Records from a collection:

▶

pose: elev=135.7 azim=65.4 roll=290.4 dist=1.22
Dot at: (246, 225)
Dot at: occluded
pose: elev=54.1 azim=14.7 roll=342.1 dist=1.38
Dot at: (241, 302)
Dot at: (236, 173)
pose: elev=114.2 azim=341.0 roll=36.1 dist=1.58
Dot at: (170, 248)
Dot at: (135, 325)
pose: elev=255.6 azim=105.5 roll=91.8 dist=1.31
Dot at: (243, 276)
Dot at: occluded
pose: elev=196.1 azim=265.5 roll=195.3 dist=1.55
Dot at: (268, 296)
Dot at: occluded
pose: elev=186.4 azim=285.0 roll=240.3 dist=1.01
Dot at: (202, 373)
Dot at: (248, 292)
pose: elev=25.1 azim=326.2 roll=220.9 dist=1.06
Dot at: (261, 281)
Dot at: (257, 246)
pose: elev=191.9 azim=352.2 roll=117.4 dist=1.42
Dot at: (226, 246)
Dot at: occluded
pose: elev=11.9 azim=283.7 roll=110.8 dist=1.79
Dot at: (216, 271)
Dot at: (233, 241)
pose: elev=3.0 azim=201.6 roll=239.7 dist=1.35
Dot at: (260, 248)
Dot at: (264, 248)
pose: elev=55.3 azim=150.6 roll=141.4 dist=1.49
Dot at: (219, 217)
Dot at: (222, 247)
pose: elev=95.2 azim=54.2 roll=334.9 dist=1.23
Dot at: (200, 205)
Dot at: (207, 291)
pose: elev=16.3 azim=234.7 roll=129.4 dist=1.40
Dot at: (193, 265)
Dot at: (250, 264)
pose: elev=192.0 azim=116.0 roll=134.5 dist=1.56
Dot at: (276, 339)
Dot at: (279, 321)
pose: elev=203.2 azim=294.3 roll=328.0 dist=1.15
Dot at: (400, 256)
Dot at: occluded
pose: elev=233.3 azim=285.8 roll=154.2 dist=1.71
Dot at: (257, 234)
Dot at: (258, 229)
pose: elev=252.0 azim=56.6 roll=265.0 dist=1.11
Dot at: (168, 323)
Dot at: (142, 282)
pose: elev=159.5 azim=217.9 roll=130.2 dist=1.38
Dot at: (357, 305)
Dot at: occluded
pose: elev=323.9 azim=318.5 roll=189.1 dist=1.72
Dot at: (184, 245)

◀

* [EXERCISE INSTRUCTIONS] Echo every line of the listing above word for word.

* [ANSWER TO THE PROBLEM]
pose: elev=135.7 azim=65.4 roll=290.4 dist=1.22
Dot at: (246, 225)
Dot at: occluded
pose: elev=54.1 azim=14.7 roll=342.1 dist=1.38
Dot at: (241, 302)
Dot at: (236, 173)
pose: elev=114.2 azim=341.0 roll=36.1 dist=1.58
Dot at: (170, 248)
Dot at: (135, 325)
pose: elev=255.6 azim=105.5 roll=91.8 dist=1.31
Dot at: (243, 276)
Dot at: occluded
pose: elev=196.1 azim=265.5 roll=195.3 dist=1.55
Dot at: (268, 296)
Dot at: occluded
pose: elev=186.4 azim=285.0 roll=240.3 dist=1.01
Dot at: (202, 373)
Dot at: (248, 292)
pose: elev=25.1 azim=326.2 roll=220.9 dist=1.06
Dot at: (261, 281)
Dot at: (257, 246)
pose: elev=191.9 azim=352.2 roll=117.4 dist=1.42
Dot at: (226, 246)
Dot at: occluded
pose: elev=11.9 azim=283.7 roll=110.8 dist=1.79
Dot at: (216, 271)
Dot at: (233, 241)
pose: elev=3.0 azim=201.6 roll=239.7 dist=1.35
Dot at: (260, 248)
Dot at: (264, 248)
pose: elev=55.3 azim=150.6 roll=141.4 dist=1.49
Dot at: (219, 217)
Dot at: (222, 247)
pose: elev=95.2 azim=54.2 roll=334.9 dist=1.23
Dot at: (200, 205)
Dot at: (207, 291)
pose: elev=16.3 azim=234.7 roll=129.4 dist=1.40
Dot at: (193, 265)
Dot at: (250, 264)
pose: elev=192.0 azim=116.0 roll=134.5 dist=1.56
Dot at: (276, 339)
Dot at: (279, 321)
pose: elev=203.2 azim=294.3 roll=328.0 dist=1.15
Dot at: (400, 256)
Dot at: occluded
pose: elev=233.3 azim=285.8 roll=154.2 dist=1.71
Dot at: (257, 234)
Dot at: (258, 229)
pose: elev=252.0 azim=56.6 roll=265.0 dist=1.11
Dot at: (168, 323)
Dot at: (142, 282)
pose: elev=159.5 azim=217.9 roll=130.2 dist=1.38
Dot at: (357, 305)
Dot at: occluded
pose: elev=323.9 azim=318.5 roll=189.1 dist=1.72
Dot at: (184, 245)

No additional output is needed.